Mechanical engineering student project channels The Call of the Wild
Author: Julie Rutherford, Maseeh College of Engineering and Computer Science
Posted: March 1, 2016

The Iditarod Trail Sled Dog Race cuts through nearly 1,000 miles of breathtakingly brutal Alaskan terrain. With blizzards and subzero temperatures the norm, the trek from the small town of Willow to Nome is a race against both the clock and the elements. Thanks to a Portland State University student one Iditarod musher will be equipped with a highly-efficient and indispensable piece of equipment in time for the 2016 race: an ultra-light, compact and high-capacity stove.

A typical dog sled offers very little extra storage space, and unnecessary weight will only require extra effort from the dog team, so Iditarod mushers tend to pack light and carry only essentials. Per race rules, they are each required to bring a cold weather sleeping bag, ax, snowshoes, protective booties for each dog, and an operational “musher cooker” and pot capable of boiling at least three gallons of water. Mushers use the cooker to melt snow and to thaw food for themselves and for each member of their pack, which is typically 14 dogs at the Iditarod start.

Aimee Ritter, a junior mechanical engineering major who grew up in Anchorage, Alaska, teamed up with civil engineering technician Tom Bennett to revamp a cooker for Iditarod musher Lisbet Norris. Bennett, an active member of the non-profit mountaineering education organization Mazamas, connected with Norris through mutual friends.

PSU student Joe Ladd, who helped etch the lid, Ritter and Bennett pose with the final cooker.

“Lisbet said she was preparing for her first Iditarod in March 2014 and when I asked her how the preparations were going she said her cooker was too big and too heavy for her sled,” said Bennett. “I told her that I worked out of the Machine Shop at PSU and then she challenged me to get some students to make her a cooker.”

Bennett produced the first iteration of the PSU cooker for Norris in 2014. Ritter’s design is version three.

“Traditional cookers are constructed out of a five-gallon bucket and an aluminum pie tin that holds methanol-based fuel. They can take up to 60 minutes to heat properly, and present awkward packing arrangements due to their round shape,” explained Ritter. “The goal was to design something that was stupid easy to operate and as efficient as possible.”   

Her cooker is square, and houses four Vienna Sausage cans that she converted into burners. Each burner is outfitted with a stovepipe and fireproof carbon welding felt. The felt acts as a wick for the fuel and lights more quickly than does tinder. Each element of the cooker, from the arrangements of the ventilation holes to the placement of the burners within, was painstakingly verified to achieve the most efficient design possible.

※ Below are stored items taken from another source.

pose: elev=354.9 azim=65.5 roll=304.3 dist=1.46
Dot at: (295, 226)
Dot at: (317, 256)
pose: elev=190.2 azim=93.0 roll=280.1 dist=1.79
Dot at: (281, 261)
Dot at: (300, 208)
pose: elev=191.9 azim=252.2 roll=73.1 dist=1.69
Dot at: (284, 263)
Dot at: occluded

Her final design is the product of two months of extensive iteration and validation conducted both in the lab and in the field. Anchorage is located within two hours of Willow, and its thriving musher community, so Ritter also was able to personally interview mushers about how their cookers could be improved while home for the summer.  She tested her cooker over winter break and twice transported it to Mt. Hood to test its performance in high winds.

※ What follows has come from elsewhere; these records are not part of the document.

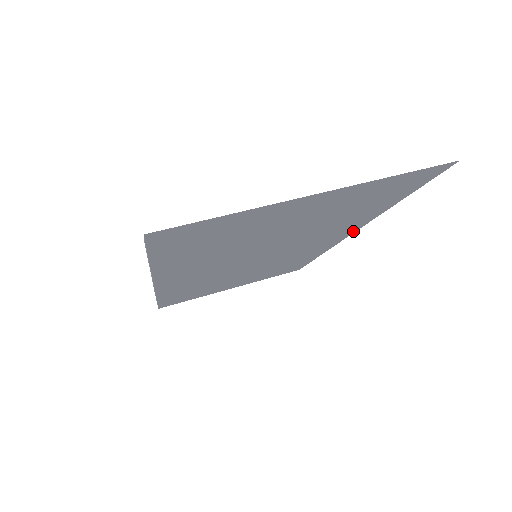
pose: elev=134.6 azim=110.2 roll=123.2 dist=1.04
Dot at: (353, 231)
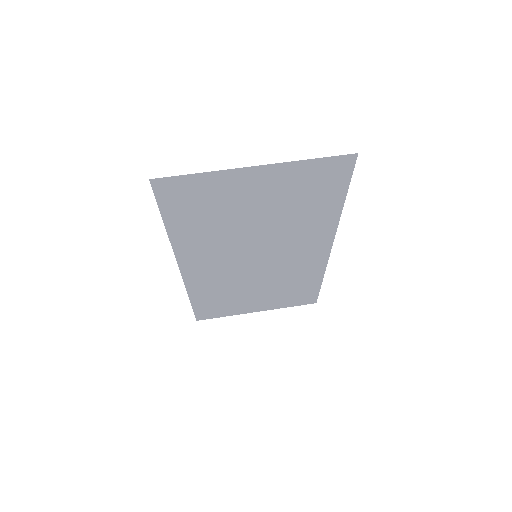
Dot at: (331, 241)
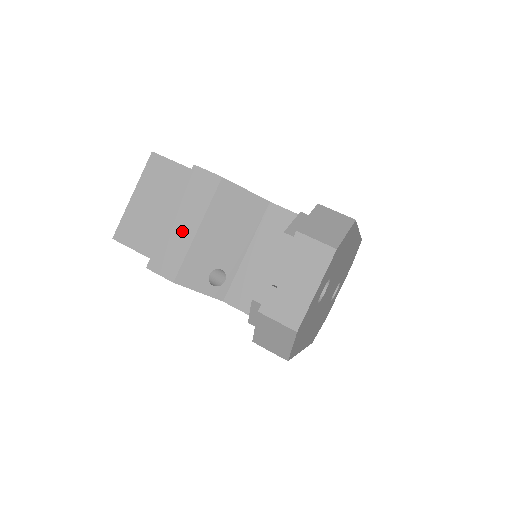
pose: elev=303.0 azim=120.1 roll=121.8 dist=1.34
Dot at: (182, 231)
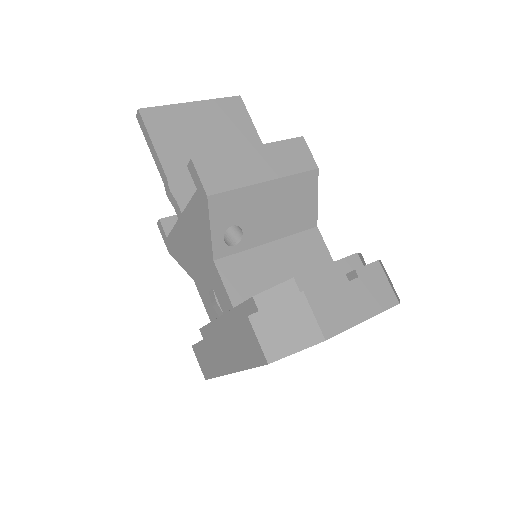
Dot at: (253, 168)
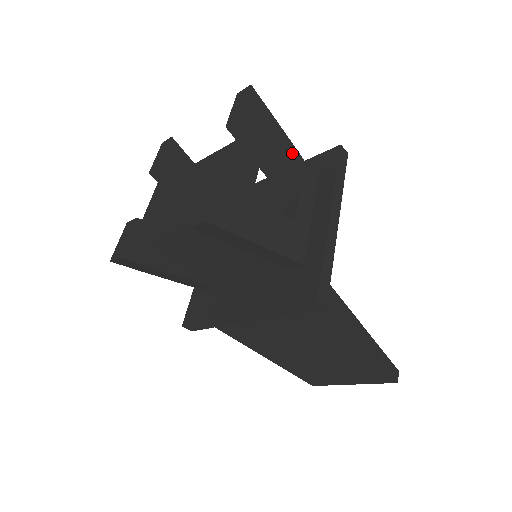
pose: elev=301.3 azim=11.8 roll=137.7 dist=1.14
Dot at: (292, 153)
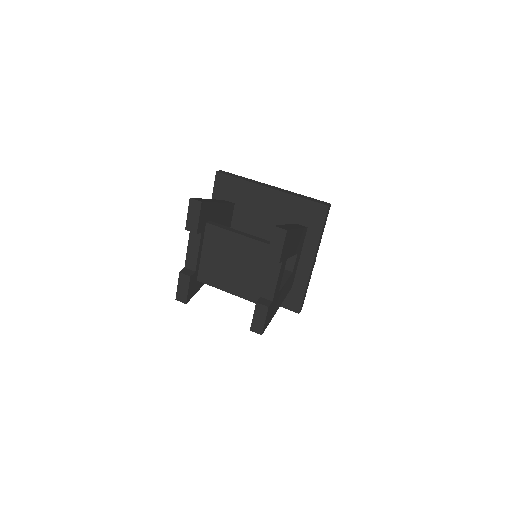
Dot at: (299, 235)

Ritter estimates that her cooker will cut the time it takes to heat in half, allowing Norris a distinct advantage. Bennett is leading a Mazamas outing to the starting line when the Iditarod officially kicks off on March 6.

This project was supported with funding from the Beta Project, a seed funding program to encourage student innovation, and the Undergraduate Research and Mentoring Program. Both opportunities are available to students who attend the Maseeh College of Engineering and Computer Science at Portland State. 

Ritter and Bennett are now working on a cooker design for Denali National Park rangers, who rely on dogsleds to patrol the park. (Denali Park rangers testing cookers pictured at right).